Ella volvió a besarlo, poniéndose de puntillas.

—No puedo creer que estemos vivos todavía. Sé que es ridículo hablar de suerte… pero, oh, querido James —de nuevo aquel encantador
Chems
—, debemos ser especiales, tú y yo.

Bond miró aquel bello y orgulloso rostro radiante de amor, y sintió que las lágrimas acudían a sus ojos. ¡Se parecía tanto a su mujer, tanto a otra persona que había amado!

—Cuando estábamos en el coche, pensé que si alguna vez se nos presentaba nuevamente la oportunidad de hace el amor, debíamos aprovecharla. Odiaría morir sin haber sentido tu cuerpo dentro del mío.

Se volvieron a besar, y esta vez fue como una especie de sacramento. El acto fue más allá de la manifestación física de sus dos cuerpos fundiéndose juntos. El propio Bond se sintió más cerca de aquella mujer que si hubiera estado haciendo el amor. La besó profundamente y luego la soltó, esperando oír un chasquido en su cerebro y descubrir que había estado soñando. Pero nada ocurrió. Los valientes ojos azules seguían todavía mirándolo fijamente. La orgullosa naricilla se balanceó un milímetro. Y la suave y brillante boca dijo:

—Espero que te darás cuenta de que apareciste excesivamente provocativa en el
foyer
, ¿no? Todos los viejos se cayeron de sus taburetes como si fueran bolos.

Bond miró hacia los esbeltos senos que asomaban por entre la blusa de Anya.

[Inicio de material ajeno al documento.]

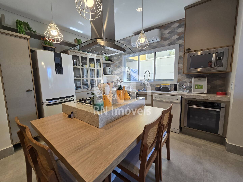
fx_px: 91
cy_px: 91
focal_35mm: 13
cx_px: 122
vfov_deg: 89.9
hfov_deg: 106.2
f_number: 2.2
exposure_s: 1/60
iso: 80
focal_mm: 2.2
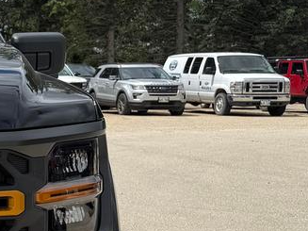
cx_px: -230
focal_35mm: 94
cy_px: 183
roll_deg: -0.2
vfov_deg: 15.6
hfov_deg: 17.4
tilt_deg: -6.9
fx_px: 836
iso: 80
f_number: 1.78
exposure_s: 1/7353
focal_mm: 6.76
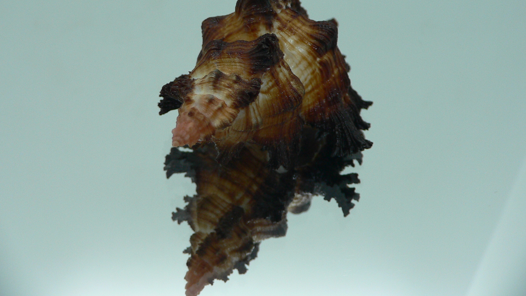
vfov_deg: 30.2
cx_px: 260
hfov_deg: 51.6
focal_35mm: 39
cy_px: 98
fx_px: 544
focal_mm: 4.6
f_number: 2.8
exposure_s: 1/60
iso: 80
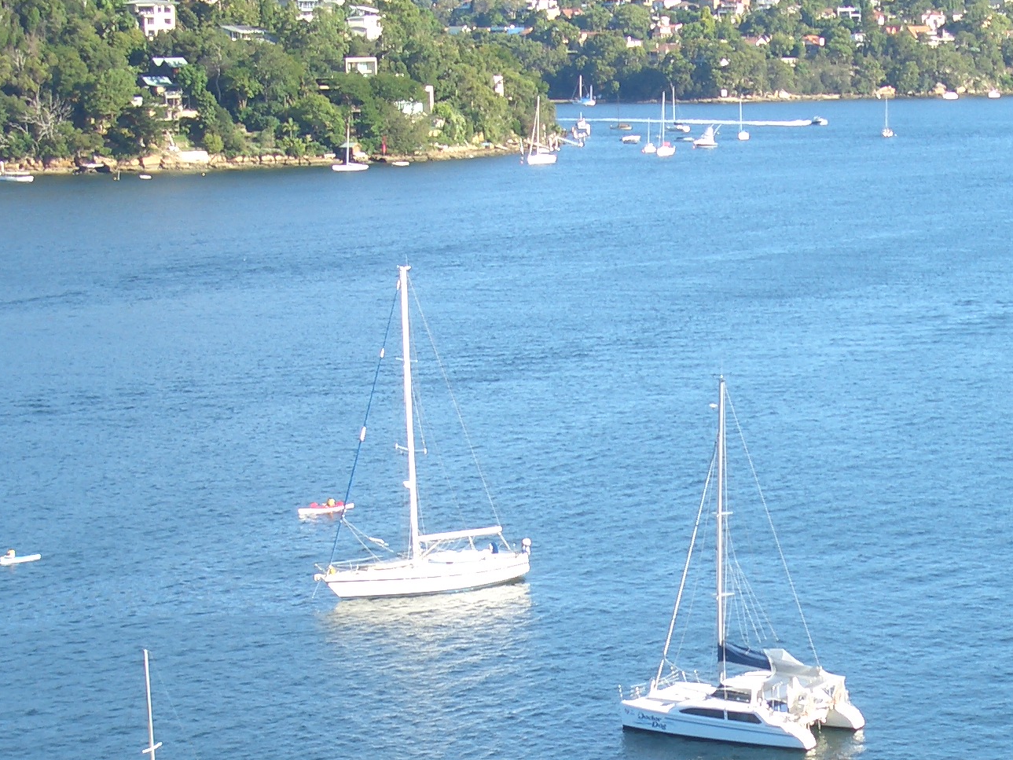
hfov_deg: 13.4
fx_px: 4302
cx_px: 811
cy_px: 603
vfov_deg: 10.1
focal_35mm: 147
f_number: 3.9
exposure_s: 1/250
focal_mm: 12.2
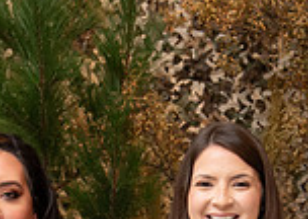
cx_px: 108
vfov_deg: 7.4
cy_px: 354
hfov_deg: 10.6
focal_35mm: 190
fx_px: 1659
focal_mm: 42
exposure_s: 1/60
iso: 1600
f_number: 7.1
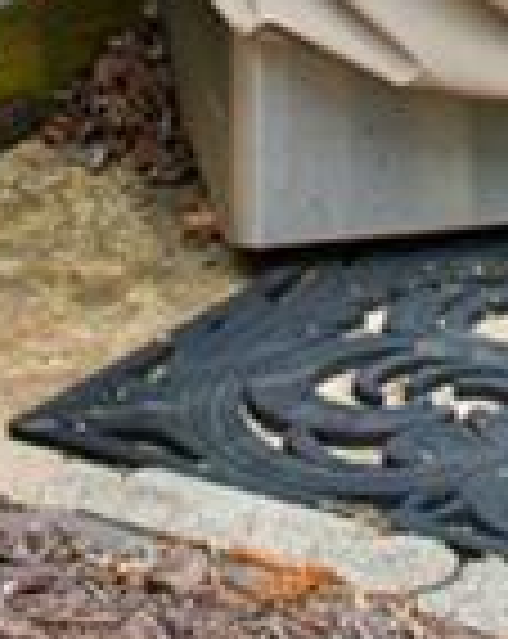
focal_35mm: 163
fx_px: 3073
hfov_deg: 9.2
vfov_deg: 10.5
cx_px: 733
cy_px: -794
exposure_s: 1/320
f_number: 9
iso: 1600
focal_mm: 24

Ésta tomó la mano de Bond y la apretó contra ellos.

—No cambies de tema. Quiero hacer el amor contigo. ¿No he hablado lo bastante claro? No me interesan los viejos —le rodeó el cuello con sus brazos—. Ahora bésame, y llévame a la cama, a la gran cama.

En estas circunstancias, pensó Bond, no había nada en el mundo que haría con más gusto. Tenía un ansia animal de hacer el amor con aquella mujer. Unirse a ella para celebrar que seguían vivos.

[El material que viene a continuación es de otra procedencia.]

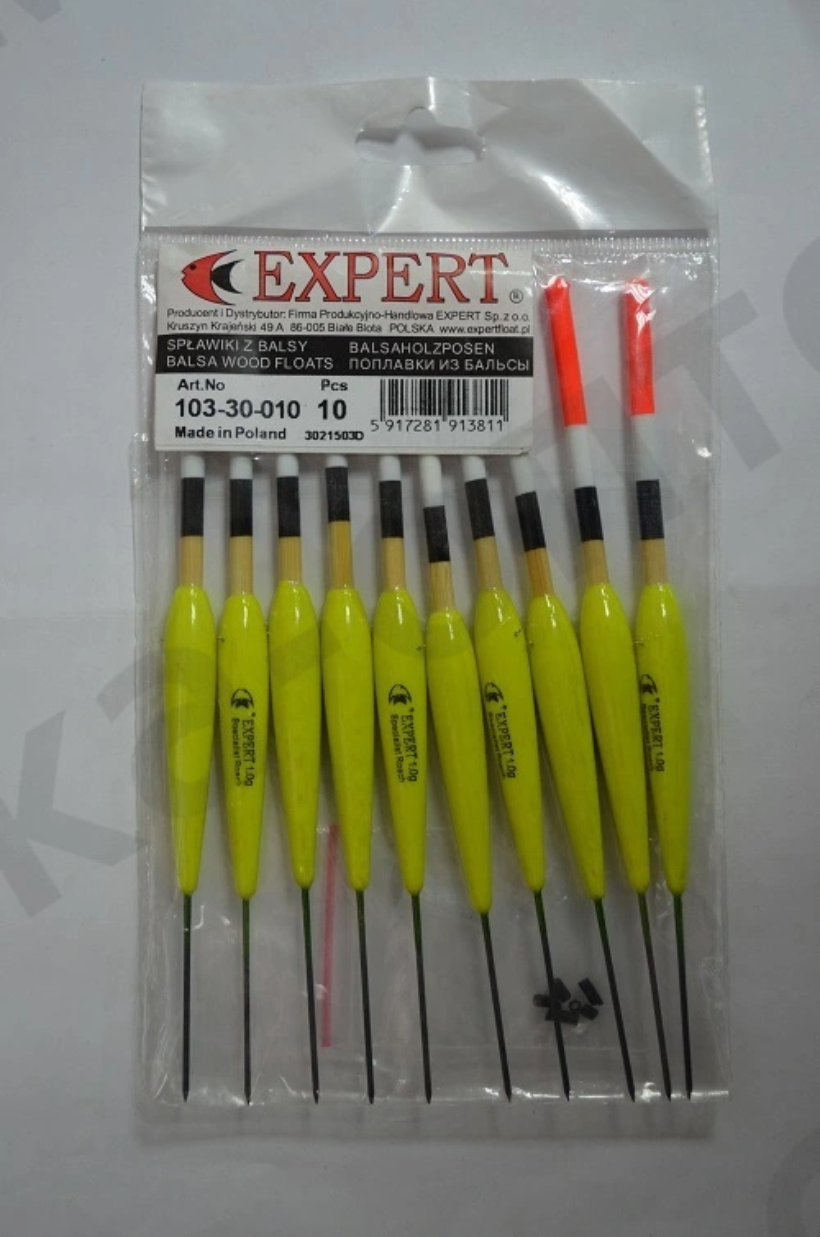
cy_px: 618
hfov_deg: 26.4
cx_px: 410
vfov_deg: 38.9
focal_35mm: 51
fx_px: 1749
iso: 640
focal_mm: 34
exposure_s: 1/60
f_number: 5
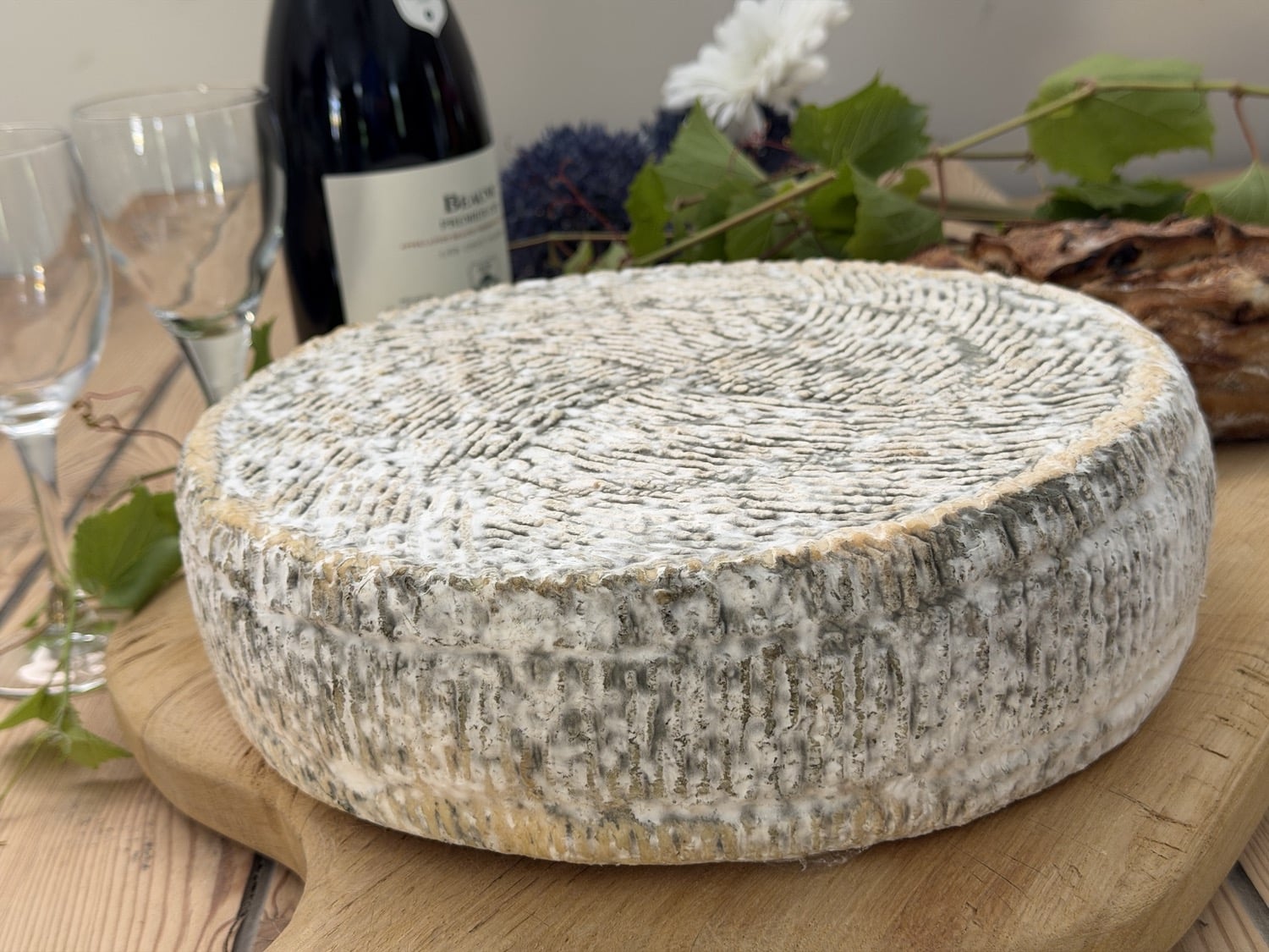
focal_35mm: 48
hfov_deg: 39.7
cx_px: 634
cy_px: 476
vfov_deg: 30.3
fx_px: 1760
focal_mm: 6.76
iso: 100
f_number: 1.78
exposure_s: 1/108
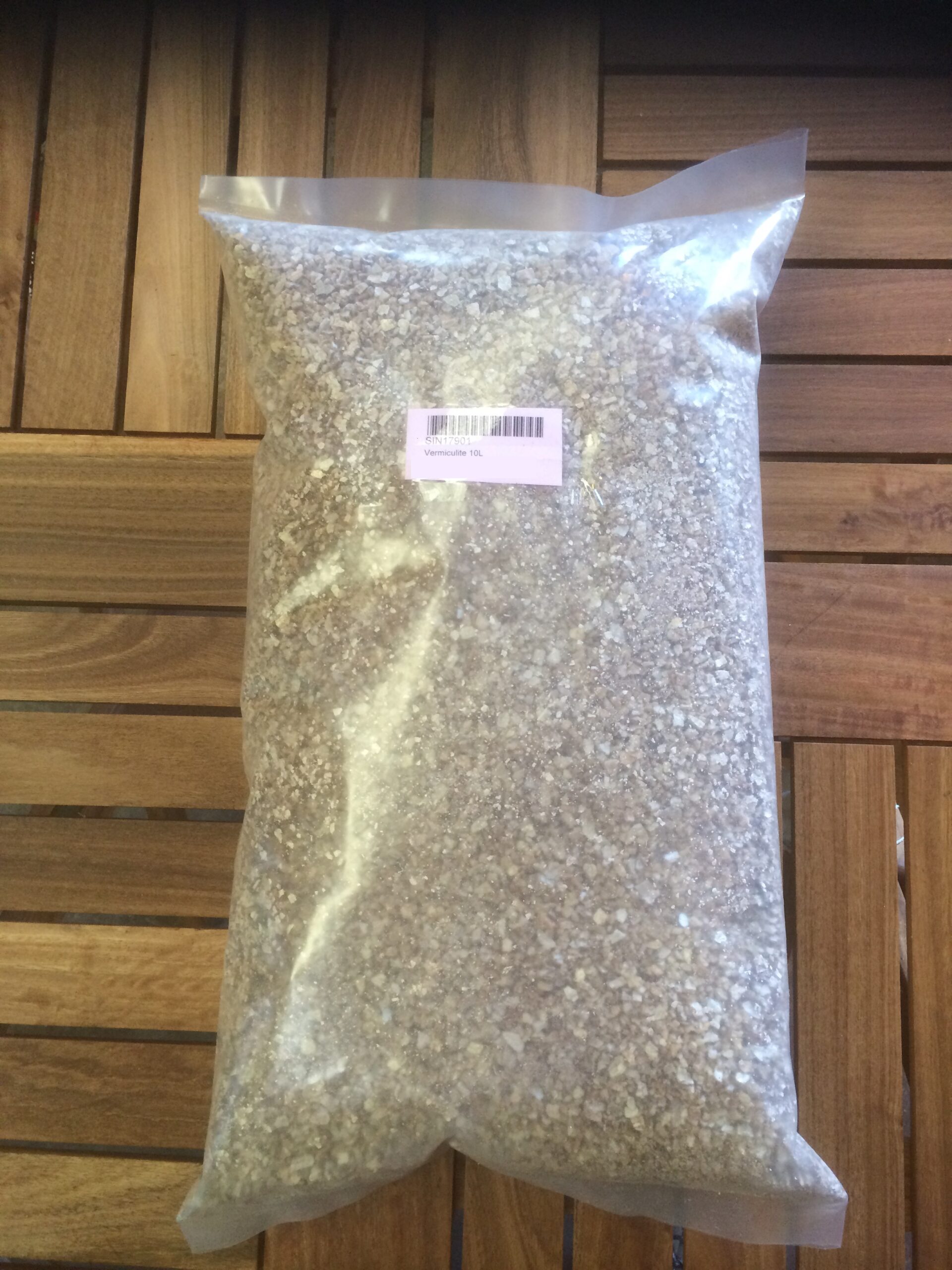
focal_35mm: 30
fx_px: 1100
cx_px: 476
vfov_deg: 60.0
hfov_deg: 46.8
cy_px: 635
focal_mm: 4.12
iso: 64
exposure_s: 1/30
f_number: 2.2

Y entonces se oyó un discreto golpecito en la puerta. Anya dejó deslizar sus brazos de su cuello y su labio inferior hizo un puchero. Miró rápidamente hacia la puerta, y luego a Bond otra vez. Él podía sentir lo que cruzaba por la mente de la muchacha, y sacudió su cabeza amablemente.

—Sería mejor contestar. Ésa puede ser la llamada del deber.

Anya se levantó para besarle rápidamente en los labios.

—Sí, mi
duschka
. Podemos esperar un poco más. Tenemos todo el tiempo del mundo.

Sus últimas palabras cayeron sobre Bond como una bofetada. Era lo mismo que había dicho Tracy antes de ser asesinada. Las palabras estaban llenas de premoniciones de desastre y muerte.

—¡No!

Anya se detuvo, sorprendida, en su camino hacia la puerta. Bond luchó por parecer tranquilo. El encanto se había roto, pero tan sólo para él. Deslizó la Walther PPK en su mano izquierda.

—Deberías ser más cuidadosa. Stromberg puede devolvernos nuestra visita.

Abrió la puerta, manteniendo el arma detrás de él, y se quedó mirando el gran ramo de rosas rojas. Detrás de las rosas, y prácticamente oculto por ellas, había uno de los botones del hotel, al que Bond reconoció.

—Rosas para la
signora
Sterling.

—Gracias.

Bond le dio un billete y llevó las rosas a la habitación. Parecían bastante normales.

Anya lo miró inquisitivamente.

—¿James?

—No soy el responsable, me temo. Probablemente proceden de la dirección. Les habrá encantado saber que aún estamos vivos para pagar la cuenta.

—Eres un cínico, y tienes un aspecto tan tonto, ahí de pie con esas rosas. Dámelas y busca un jarrón.

Ella pronunció la palabra «jarrón» como una norteamericana.